# TASKS AND EXERCISES:
**A.** Quote the stretch of the ammonia problem from "Here nitrogen is" through "moles of NH3.".
**B.** In the ammonia problem, which reactant is named as the limiting reagent?

# EXTRACTED TEXT:
Question

1 g molecule of N2 and 4 g molecules of H2 are mixed in a 2 L vessel and are allowed to prepare NH3(g) through Haber’s process. Which of the following acidic solution will exactly neutralise this NH3(g) solution?

Answer 1

Given:

1 g molecule of N2 and 4 g molecules of H2 are mixed in a 2 L vessel and are allowed to prepare NH3(g) through Haber’s process.

To find:

Concentration of acid that could exactly neutralize the ammonia solution.

Calculation:

$\boxed{\sf{N_{2}+3H_{2}\rightarrow 2NH_{3}}}$

Moles of N2 = 1/28 moles

Moles of H2 = 4/2 = 2 moles

Here nitrogen is the limiting reagent;

1 mole of N2 gives 2 moles of NH3

=> 1/28 moles of N2 gives = 2/28 moles of NH3

=> 1/28 moles of N2 gives 1/14 moles of NH3.

So, concentration of NH3:

$molarity = \dfrac{( \frac{1}{14}) }{2}$

$= > molarity = \dfrac{1}{28} \: M$

So, any acid releasing this concentration of protons will exactly neutralize the ammonia produced through Habers process.

So, final answer is:

$\boxed{ \sf{ conc. \: of \: {H}^{ + } = \dfrac{1}{28} \: M }}$

Source records:

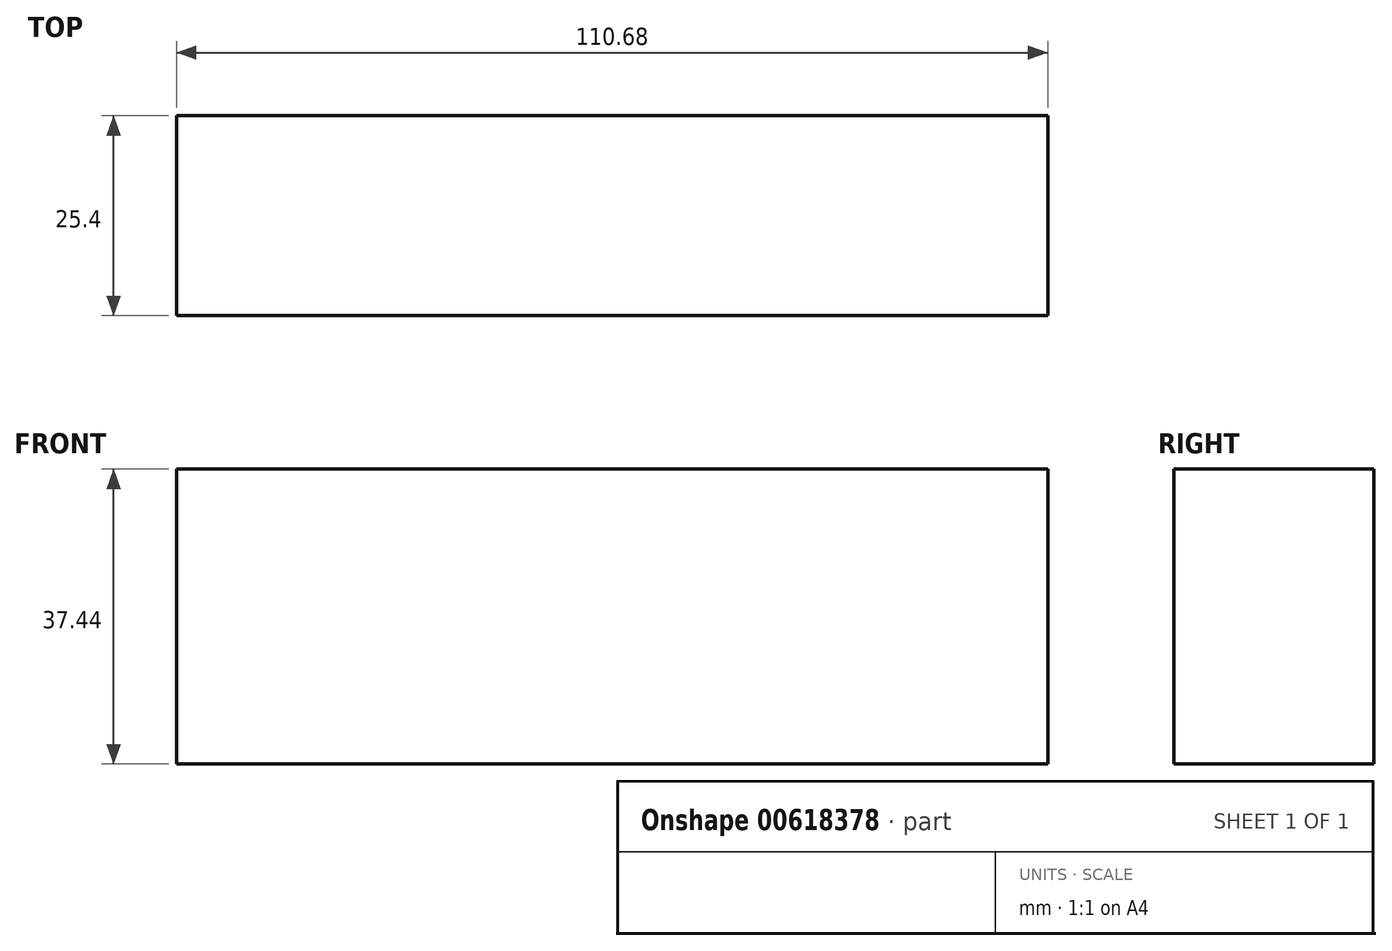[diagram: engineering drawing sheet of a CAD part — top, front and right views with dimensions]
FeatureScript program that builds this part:
annotation { "Feature Type Name" : "Feature", "Feature Type Description" : "" }
export const myFeature = defineFeature(function(context is Context, id is Id, definition is map)
    precondition{}
    {
        {
            var Q0;
            Q0=qCreatedBy(makeId("Top.planeOp"),FACE);
            var sketch = newSketch(context, id + "F0", { "sketchPlane" : qUnion([Q0])});
            skLineSegment(sketch, "E0", {"start": v(60.34, 47.6) * mm, "end": v(-50.34, 47.6) * mm});
            skLineSegment(sketch, "E1", {"start": v(-50.34, 47.6) * mm, "end": v(-50.34, -47.62) * mm});
            skLineSegment(sketch, "E2", {"start": v(-50.34, -47.62) * mm, "end": v(52.42, -47.62) * mm});
            skLineSegment(sketch, "E3", {"start": v(52.42, -47.62) * mm, "end": v(60.34, 47.6) * mm});
            skSolve(sketch);
        }
        {
            var Q0;
            Q0=makeQuery(id+"F0.imprint","IMPRINT",FACE,{"disambiguationData":[TD([[makeQuery(id+"F0.imprint","IMPRINT",EDGE,{"derivedFrom":sQuery(id+"F0.wireOp",EDGE,"E0")}),1.0]])]});
            var Q1;
            Q1=sQuery(id+"F0.wireOp",EDGE,"E2");
            var Q2;
            Q2=sQuery(id+"F0.wireOp",EDGE,"E3");
            var Q3;
            Q3=sQuery(id+"F0.wireOp",EDGE,"E0");
            extrude(context, id + "F1", {"entities" : qUnion([Q0]), "bodyType" : ToolBodyType.SURFACE, "surfaceEntities" : qUnion([Q1, Q2, Q3]), "depth" : 37.44 * mm, "offsetDistance" : 25.4 * mm});
        }
        {
            var Q0;
            Q0=makeQuery(id+"F1.opExtrude","SWEPT_FACE",FACE,{"disambiguationData":[OSD([sQuery(id+"F0.wireOp",EDGE,"E0")])]});
            extrude(context, id + "F2", {"entities" : qUnion([Q0]), "depth" : 25.4 * mm, "offsetDistance" : 25.4 * mm});
        }
    });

# RESULTS OF THE TASKS:
**A.**
Here nitrogen is the limiting reagent;

1 mole of N2 gives 2 moles of NH3

=> 1/28 moles of N2 gives = 2/28 moles of NH3

=> 1/28 moles of N2 gives 1/14 moles of NH3.

**B.** Nitrogen (N2).